Повитуха вдруг сложила на груди заскорузлые руки, и смуглое морщинистое лицо озарилось изнутри выражением тихого и ласкового покоя:
– И вот, синьор, сами поглядите. Услышал Господь Жермано нашего, призрел на теплое сердце. Пронеслись годы – и приехал наш мечтатель из города с молодой женой. Помню, как Жермано привез ее опосля венчания. Вся деревня сбежалась поглазеть на евойную женушку. Всё дурачком считали – а поди ж ты. По всему видать было – не простых кровей молодуху взял. Июль, а у ней лицо солнцем не тронуто, и одета хоть скромно, а с фасоном. Да только она эдакая была… тихая, точно удивленная. Не плакала вовсе, хоть и в траур обряжена. И младенец на руках. Слово за слово – и узнали мы, что это она и есть, зазнобушка Жермано детская. Вот оно как вышло. Сказал «женюсь» – и женился всем зубоскалам наперекор. Только была-то резвушка в ленточках, а стала вдова в черном покрывале. Да невелика диковина. Вдов-то кругом… Недолго народ судачил, скоро все привыкли. Любил ее Жермано. Ох, любил… И сынка ее как родного воспитывал.

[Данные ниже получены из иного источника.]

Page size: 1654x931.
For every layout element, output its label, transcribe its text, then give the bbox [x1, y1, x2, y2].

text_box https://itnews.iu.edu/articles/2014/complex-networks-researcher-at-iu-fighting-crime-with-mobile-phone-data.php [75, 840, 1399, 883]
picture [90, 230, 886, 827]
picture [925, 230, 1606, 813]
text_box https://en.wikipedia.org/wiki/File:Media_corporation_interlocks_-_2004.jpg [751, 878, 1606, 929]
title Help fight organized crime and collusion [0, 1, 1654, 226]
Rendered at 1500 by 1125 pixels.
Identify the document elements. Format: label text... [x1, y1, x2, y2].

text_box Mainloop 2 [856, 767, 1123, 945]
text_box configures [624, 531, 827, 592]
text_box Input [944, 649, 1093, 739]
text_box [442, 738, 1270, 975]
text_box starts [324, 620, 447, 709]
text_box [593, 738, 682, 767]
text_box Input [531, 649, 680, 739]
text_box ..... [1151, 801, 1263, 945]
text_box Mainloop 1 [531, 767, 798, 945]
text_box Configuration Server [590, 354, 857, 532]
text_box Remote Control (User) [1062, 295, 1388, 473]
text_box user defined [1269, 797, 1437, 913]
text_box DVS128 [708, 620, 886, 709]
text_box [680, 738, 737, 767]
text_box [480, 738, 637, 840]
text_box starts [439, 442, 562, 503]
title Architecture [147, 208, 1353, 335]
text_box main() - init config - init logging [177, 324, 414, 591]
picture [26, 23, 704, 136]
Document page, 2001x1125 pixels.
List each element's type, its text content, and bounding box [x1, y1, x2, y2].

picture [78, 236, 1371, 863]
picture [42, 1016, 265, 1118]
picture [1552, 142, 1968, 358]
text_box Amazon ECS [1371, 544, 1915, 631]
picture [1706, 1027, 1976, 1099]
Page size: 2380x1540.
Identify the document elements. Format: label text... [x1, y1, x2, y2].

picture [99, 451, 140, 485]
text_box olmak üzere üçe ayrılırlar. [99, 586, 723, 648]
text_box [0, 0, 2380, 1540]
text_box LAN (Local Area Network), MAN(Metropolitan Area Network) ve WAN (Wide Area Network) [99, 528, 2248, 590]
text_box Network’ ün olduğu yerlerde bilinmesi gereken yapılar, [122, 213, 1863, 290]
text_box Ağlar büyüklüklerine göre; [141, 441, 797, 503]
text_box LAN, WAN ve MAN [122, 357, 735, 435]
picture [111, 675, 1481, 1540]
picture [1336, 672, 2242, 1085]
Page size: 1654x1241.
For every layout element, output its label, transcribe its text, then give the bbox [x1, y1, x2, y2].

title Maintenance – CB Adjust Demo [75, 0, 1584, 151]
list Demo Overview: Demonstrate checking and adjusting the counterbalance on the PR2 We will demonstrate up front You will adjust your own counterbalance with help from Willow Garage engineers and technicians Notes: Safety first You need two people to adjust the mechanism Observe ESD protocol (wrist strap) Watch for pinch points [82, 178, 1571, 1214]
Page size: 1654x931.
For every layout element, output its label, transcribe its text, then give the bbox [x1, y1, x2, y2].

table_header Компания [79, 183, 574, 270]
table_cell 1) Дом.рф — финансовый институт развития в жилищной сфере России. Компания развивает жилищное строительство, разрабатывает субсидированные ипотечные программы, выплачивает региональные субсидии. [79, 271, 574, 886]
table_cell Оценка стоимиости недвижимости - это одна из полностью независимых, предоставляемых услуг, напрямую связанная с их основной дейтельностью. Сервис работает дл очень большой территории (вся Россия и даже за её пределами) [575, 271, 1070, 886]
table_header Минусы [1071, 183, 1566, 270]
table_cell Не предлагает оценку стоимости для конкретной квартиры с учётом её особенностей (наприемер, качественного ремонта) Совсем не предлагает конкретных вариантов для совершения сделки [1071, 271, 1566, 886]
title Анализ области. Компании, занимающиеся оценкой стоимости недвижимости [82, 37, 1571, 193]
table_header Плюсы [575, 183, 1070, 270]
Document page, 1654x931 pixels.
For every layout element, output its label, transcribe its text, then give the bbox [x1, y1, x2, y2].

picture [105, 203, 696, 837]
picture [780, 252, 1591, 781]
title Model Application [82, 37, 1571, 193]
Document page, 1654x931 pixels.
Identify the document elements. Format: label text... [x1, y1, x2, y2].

Малыш, поди, и узнать-то не успел, что отец у него приемный.
Орсо задумчиво нахмурился:
– А известно вам что-то о прежнем муже Рики?
Старушка вздохнула, потеребила передник и воззрилась на офицера с хмурым укором:
– Не мое это дело, синьор, да и Рика не особо была охоча о прошлом своем балаболить.
Но Орсо встал и шагнул к повитухе, нависая над ней с высоты своего немалого роста.
– Вот что, добрая душа, – понизил он голос, – я знаю, что о Ремиджи, а тем паче об их гибели в вашей деревне вспоминать не любят. Только страшная смерть этой несчастной семьи не была ни случайностью, ни ошибкой. – Полковник медленно сунул руку в карман и вынул горсть серебра. – А посему слушайте внимательно. – Он положил на стол одну монету. – Я должен все узнать о чете Ремиджи. Факты, сплетни, байки. Все, что вам известно, не важно, верите вы в это или нет. – Орсо положил вторую монету. – Не бойтесь, навредить им ваш рассказ уже не может. – Третий кружочек серебра лег на шершавую столешницу. – Зато ваше молчание может сильно навредить вам… – Четвертая монета зависла над столом. – Подумайте.
Повитуха сглотнула, в тусклых старческих глазах отразилась борьба. Нет, ей незачем было хранить чужие тайны. Разве что повиноваться чужой напористости эта седая женщина была не приучена. Но вслух она лишь устало вздохнула:
– Не надо угрожать мне, расскажу. Только всего-то я и могу, что пересказать вам слухи.
Старуха опустилась к столу, глядя на серебро с созерцательным любопытством человека, который знает, что не получит его. Но все одно приятно посмотреть, как играет в скупом свете блеск чеканных профилей.
– Никогда Рика о прежнем муже не говорила, однако скажу по чести: поначалу мне думалось, что и горевала она не особо. Только сперва эдакая была. Опустошенная, что ли. Как дитя, в лесу заплутавшее. Да и, любимого схоронив, не стала бы Рика снова замуж спешить. Еще и эдакое творить… слово-то… мазелянц, что ли?
– Мезальянс, – машинально поправил Орсо.
– Ваша правда, – кивнула повитуха. – Я-то сразу докумекала, в чем там соль. Небось, выдали родные девчушку замуж за хрыча, что в деды ей годился. У благородных же эвон как заведено. Им фамилию подавай да состояния объединить. А что невеста еще в куклы играет, когда у жениха на макушке уж вошь поскользнется, – то им без интереса. Кто их знает, что там приключилось… Видно, люто старикан ее заедал. А может, и помер нехорошо, не по-христиански. То-то вдовица все бросила и мигом вновь под венец юркнула. Да за кого! Жермано парень был добрый, только где ж он ей ровня-то? А все ж и она его любила. Все глазами его искала.